EXTRACT TO READ:
*** Block opens ***
= David Rice (bishop) =

American bishop

David C. Rice is an American Anglican bishop and former Methodist minister. Since 2017, he has been bishop of the Episcopal Diocese of San Joaquin, Episcopal Church (United States): he had been its provisional bishop from 2014 to 2017. From 2008 to 2014, he was the 15th Bishop of Waiapu in the Anglican Church in Aotearoa, New Zealand and Polynesia. He was consecrated on 7 June 2008. He was previously Dean of Dunedin.

==Biography==
Born in Lexington, North Carolina, he was educated at Lenoir-Rhyne University and Duke University.

Initially a Methodist minister, he was received into the Anglican Church in 1998 and served at Mt Herbert parish before his appointment to the deanery.
*** Block closes ***
REQUIRED WORK:
(a) According to the David Rice biography, in what city and state was he born?
(b) Pick up the David Rice biography after its final sentence and keep writing.
The data that follows comes from a different source than the David Rice biography.

DATA SUPPLIED:
*** Block opens ***
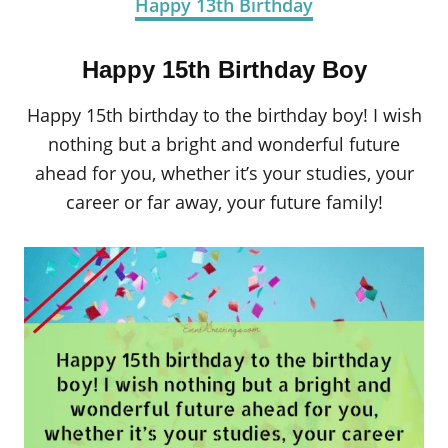
Happy 13th Birthday
Happy 15th Birthday Boy
Happy 15th birthday to the birthday boy! I wish
nothing but a bright and wonderful future
ahead for you, whether it’s your studies, your
career or far away, your future family!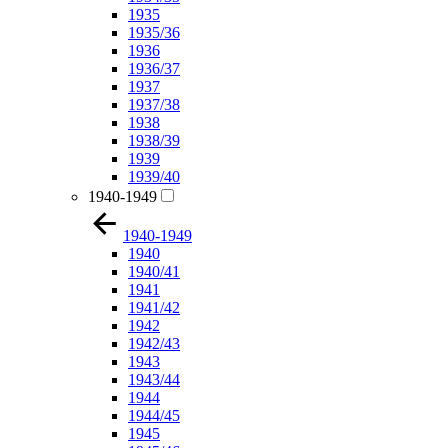
1935
1935/36
1936
1936/37
1937
1937/38
1938
1938/39
1939
1939/40
1940-1949
1940-1949
1940
1940/41
1941
1941/42
1942
1942/43
1943
1943/44
1944
1944/45
1945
*** Block closes ***
ANSWERS BELOW:
(a) Lexington, North Carolina.

(b)
Rice resigned his New Zealand bishopric in 2014 to stand for election as provisional bishop of the Episcopal Diocese of San Joaquin in California. He was duly elected and was then formally seated as provisional bishop on March 29, 2014. On March 4, 2017, he was elected as diocesan bishop of the Episcopal Diocese of San Joaquin, having been the only nominee.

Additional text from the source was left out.